永遠のPM5:42
雨野瀧
第1話
自宅の風呂場だった。鋭く尖ったナイフの肢の部分を彼に渡した。
「私を刺して」
彼は言うことを聞かなかった。
それどころか裸の私を抱き起こし、無感情に愛撫した。
彼を深夜の海へ連れて行った。啄木先生の像が今日も考え事をしていた。私は深夜のテトラポッドに立った。言うまでもなく足元は不安定で、バランスを取るのが難しい。
「ここから突き落として」
彼は言うことを聞かなかった。
それどころか最低限の体温を戻すための上着を私に着せた。
明け方のゲームセンターへ連れて行った。治安が悪い地域である。ここでは特に何もなかった。

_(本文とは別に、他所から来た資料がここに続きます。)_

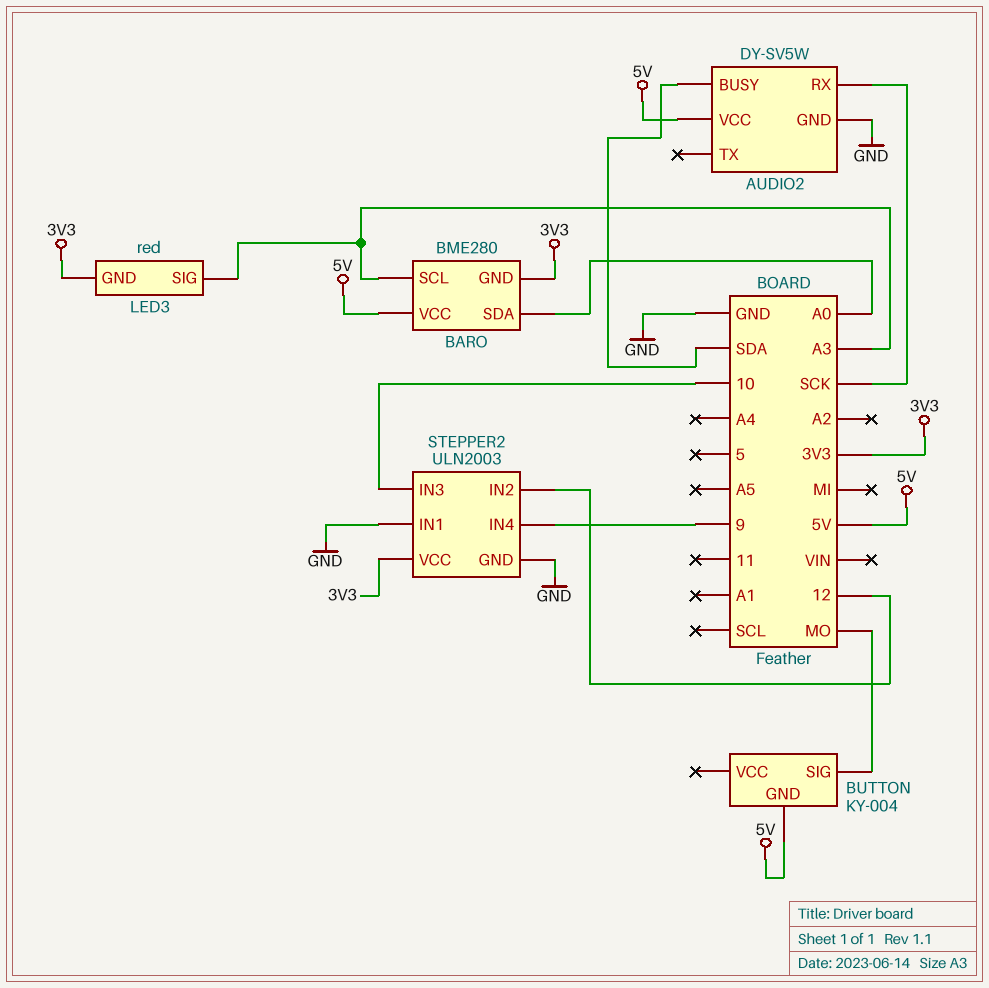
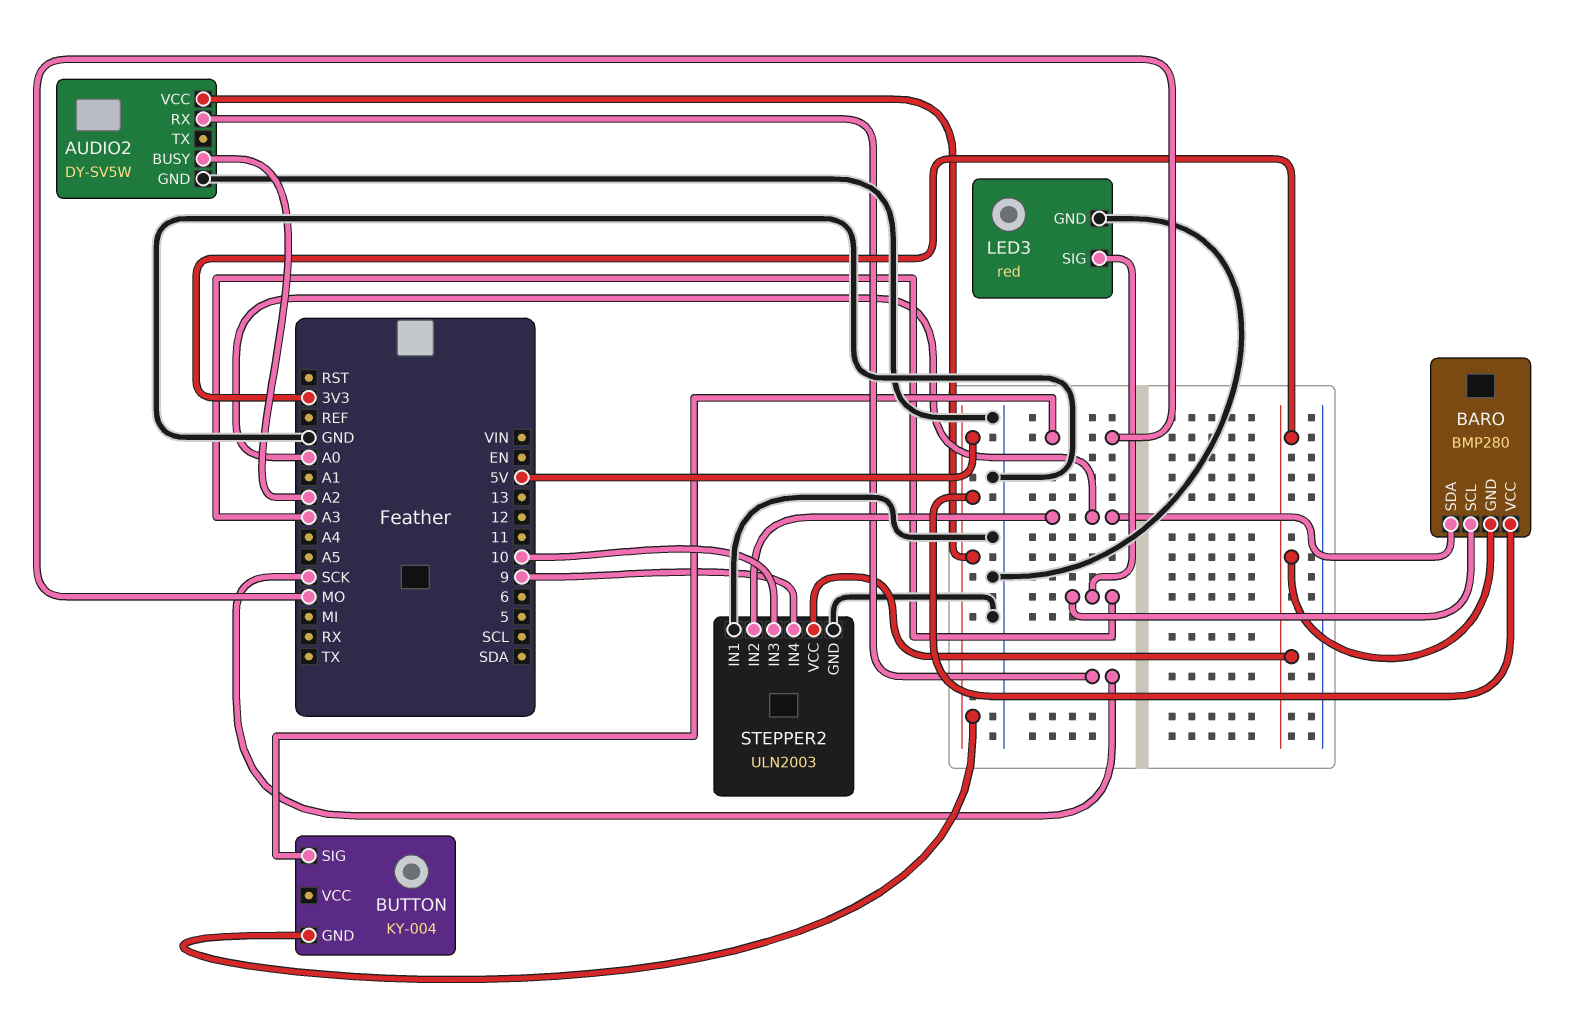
AUDIO2 pin BUSY: SDA -> A2
BARO: BME280 -> BMP280
LED3 pin GND: 3V3 -> GND
STEPPER2 pin IN2: 12 -> A0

それからの午前、パン屋でカレーパンを、ローソンでドリンクを買った。少し高上がりだった。
私は「モンスターエナジーを十本飲ませて」と言ったのに、彼は一本しか飲ませてくれなかった。
夕方、彼を車に連れ込んだ。
彼は何を期待したのか知らないけど、私はどこか遠くへ向かって車を走らせた。
大きな道路で道は混んでいる。大型トラックは都心へ向かって急いでいるようだし、バイクはブオンブオン音をたてながらどこかへと逃げている。信号は赤だ。陽の落ちていく坂道の景色は比類なき美しさだった。
「ここ、今から信号無視してみない?」
「だめだ!」彼は珍しく声を張り上げた。
ふふっ、それが何だというの。今回ばかりは私の操作するアクセル次第なのに。
信号が変わる前に私は思い切りアクセルを踏んだ。それは十七時四十二分の出来事であり、私の脳内で、時間がそれより先に進んだことはない。逆にいうと私の生きた時間は永久にそこで止まっている。
彼の時間もそこで止まったのだろうか。それとも、私の知らないどこかでその先の時間を経ているのだろうか。
そんなことは知る由もないのだけど。